# Snow,Snow,Snow and more Snow No BS



## Turf Masters (Jan 7, 2007)

Just like 77-78 winter.Go to accu-weather to blog at Meteo-Madness-East Coast Snow and please watch the whole video.It's Coming!


----------



## Midwest BuildIt Inc (Nov 14, 2004)

dont believe it until you see it , we were under about ten different winter storm warnings and ended up getting two days of rain...


----------



## Sydenstricker Landscaping (Dec 17, 2006)

BNC SERVICES;352881 said:


> dont believe it until you see it , we were under about ten different winter storm warnings and ended up getting two days of rain...

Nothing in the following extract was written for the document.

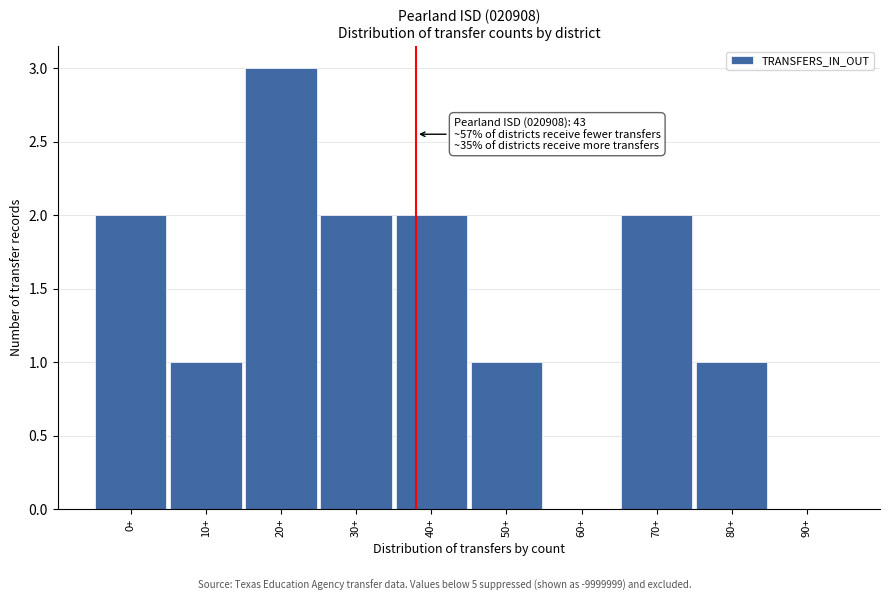

What is the greatest value displayed?

3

I will agree 100% with that. They are forecasting 1-3 tonight here and all it is doing is raining.:crying: Stupid weather forecasting sons of bit**s:realmad:


----------



## fordrules222 (Feb 3, 2004)

We were under a snow warning for 5-8" overnight, and another 2" during the day. We ended up with 3", but its better than nothing


----------



## Rcgm (Dec 17, 2000)

I will agree with you and them.I think this is the year for us.I think it is going to creep up on us very soon and we will get pounded just like 77-78xysport 



RCGM
Brad


----------



## Midwest BuildIt Inc (Nov 14, 2004)

Rcgm;352933 said:


> I will agree with you and them.I think this is the year for us.I think it is going to creep up on us very soon and we will get pounded just like 77-78xysport
> 
> RCGM
> Brad


i think you will be very disappointed ..


----------